• Brief: An exact repetition of the data below, without images, is the expected answer.

[Dataset content]

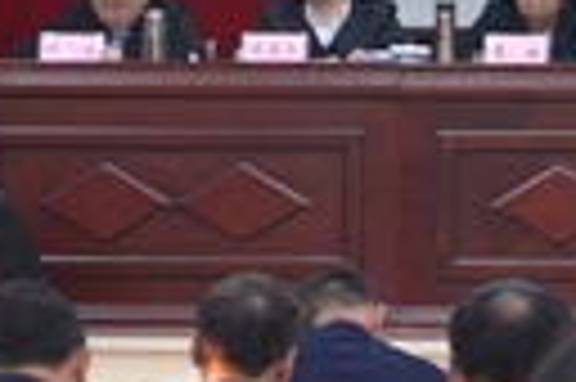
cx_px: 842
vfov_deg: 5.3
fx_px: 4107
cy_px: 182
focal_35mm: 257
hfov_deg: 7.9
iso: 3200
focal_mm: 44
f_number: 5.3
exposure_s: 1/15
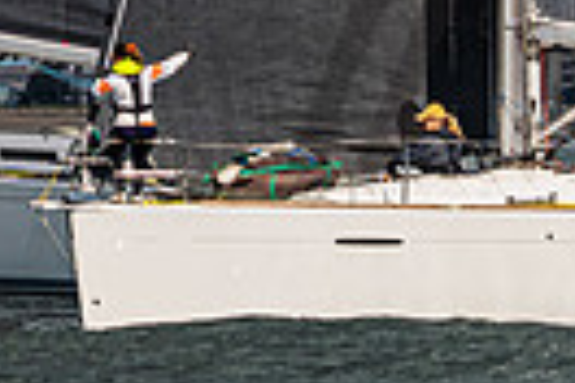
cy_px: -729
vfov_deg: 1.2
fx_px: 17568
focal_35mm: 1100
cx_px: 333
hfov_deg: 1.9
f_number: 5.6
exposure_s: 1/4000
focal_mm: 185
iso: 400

[/Dataset content]

• Answer:
cx_px: 842
vfov_deg: 5.3
fx_px: 4107
cy_px: 182
focal_35mm: 257
hfov_deg: 7.9
iso: 3200
focal_mm: 44
f_number: 5.3
exposure_s: 1/15
cy_px: -729
vfov_deg: 1.2
fx_px: 17568
focal_35mm: 1100
cx_px: 333
hfov_deg: 1.9
f_number: 5.6
exposure_s: 1/4000
focal_mm: 185
iso: 400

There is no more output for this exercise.